We spent the remainder of our vacation at Mudeford in the Hotel, getting into a little routine of going for breakfast, seeing friends for a short while, going for a walk, then invariably Alan was so exhausted by entertaining, he usually dozed off.    I’d arranged with various friends just to come and visit us for a few hours in the morning before he started sundowning( *** see footnote)  Alan was his usual effervescent self in the morning,  trying to join in conversation, but he quickly tired of keeping his “game face” on, then I would give the signal it was time for us to be on our own.  He seemed to enjoy all the company and attention although I’m not sure he remembered everyone.

One night we went to a restaurant which we had previously visited with his sister – the food was good, it was quiet and he seemed to enjoy it; so I decided to take him back.  We arrived, ordered our food and everything was fine until hoards of people started  streaming into the restaurant and the level of noise ratcheted up considerably –  it seems they were having a Quiz Night.  Our food had just been served, and Alan jumped up from the table and ran out of the door.  I quickly pulled a bundle of cash from my purse, threw it on the table and chased after him.  If you had known Alan before the disease, you would have found this very strange – he loved loud music and dancing – particularly rock ‘n roll – Meatloaf in particular.  In fact, as I have said before his favorite song was “I would do anything for love”, and there is a line in that song that says “I’d run right into hell & back” – quite often I thought that very apt.

When I got in the Parking Lot he was visibly shaken and extremely agitated, so we drove back to the Hotel, and once in the familiarity of the hotel room, he settled down and I called room service.  After that, I never attempted to take him out at night again.  We spent our days, just walking, watching the boats and the birds, then strolling back to the hotel, and ordering from room service.   In the mornings we usually walked over to the Quay; there was an old brick wall which was leaning, and with his usual mischievous nature, he would place his hands on it, and anyone who walked by,  with a laugh and a broad smile on his face he would ask them to help him push it over – thankfully he never succeeded!


The day we were due to check out of the hotel, they were having a wedding reception and someone had hung these letters from a tree – needless to say, I couldn’t resist.


For some reason the flight back home, was no where near as traumatic as our flight out – unless I was feeling less apprehensive.  I was just feeling so pleased with myself, I had managed to pull it off – to make him happy, one last time.  It had all been worth it – sometimes I think you just have to go with your gut feeling.


Symptoms are not limited to but may include:

  • Increased general confusion as natural light begins to fade and increased shadows appear.
  • Agitation and mood swings.
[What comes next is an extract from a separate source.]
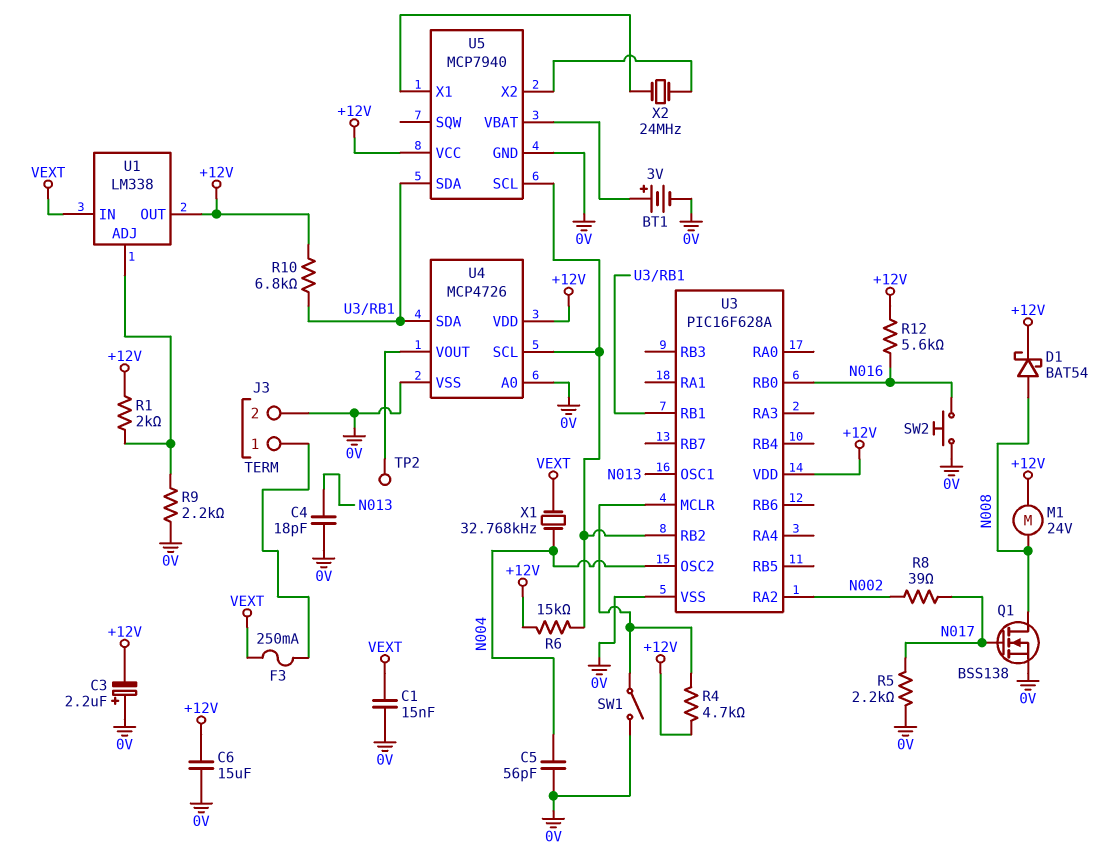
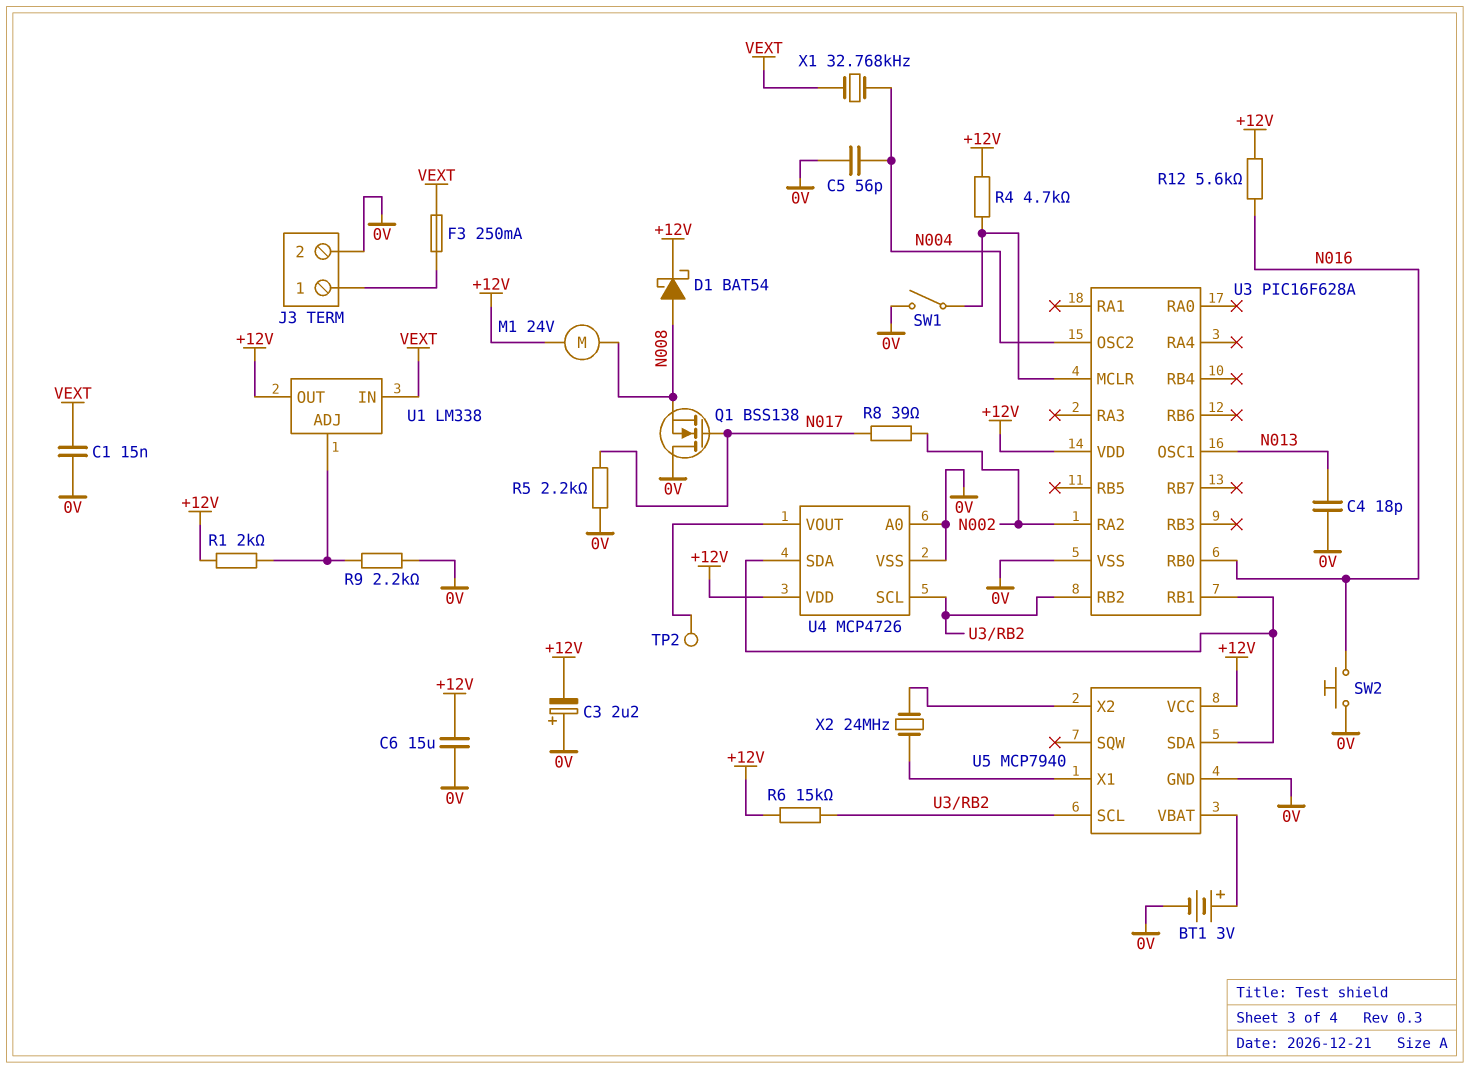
Q1: NMOS BSS138 (G N017, D N008, S 0V) -> NMOS BSS138 (G N017, D 0V, S N008)
R10: 6.8k (+12V, U3/RB1) -> none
Individuals may become fairly frustrated with their own confusion as well as aggravated by noise. Individuals found yelling and becoming increasingly upset with their caregiver is not uncommon.
  • Mental and physical fatigue increase with the setting of the sun. This fatigue can play a role in the individual’s irritability.
  • Tremors may increase and become uncontrollable.
  • An individual may experience an increase in their restlessness while trying to sleep. Restlessness can often lead to pacing and or wandering which can be potentially harmful for an individual in a confused state.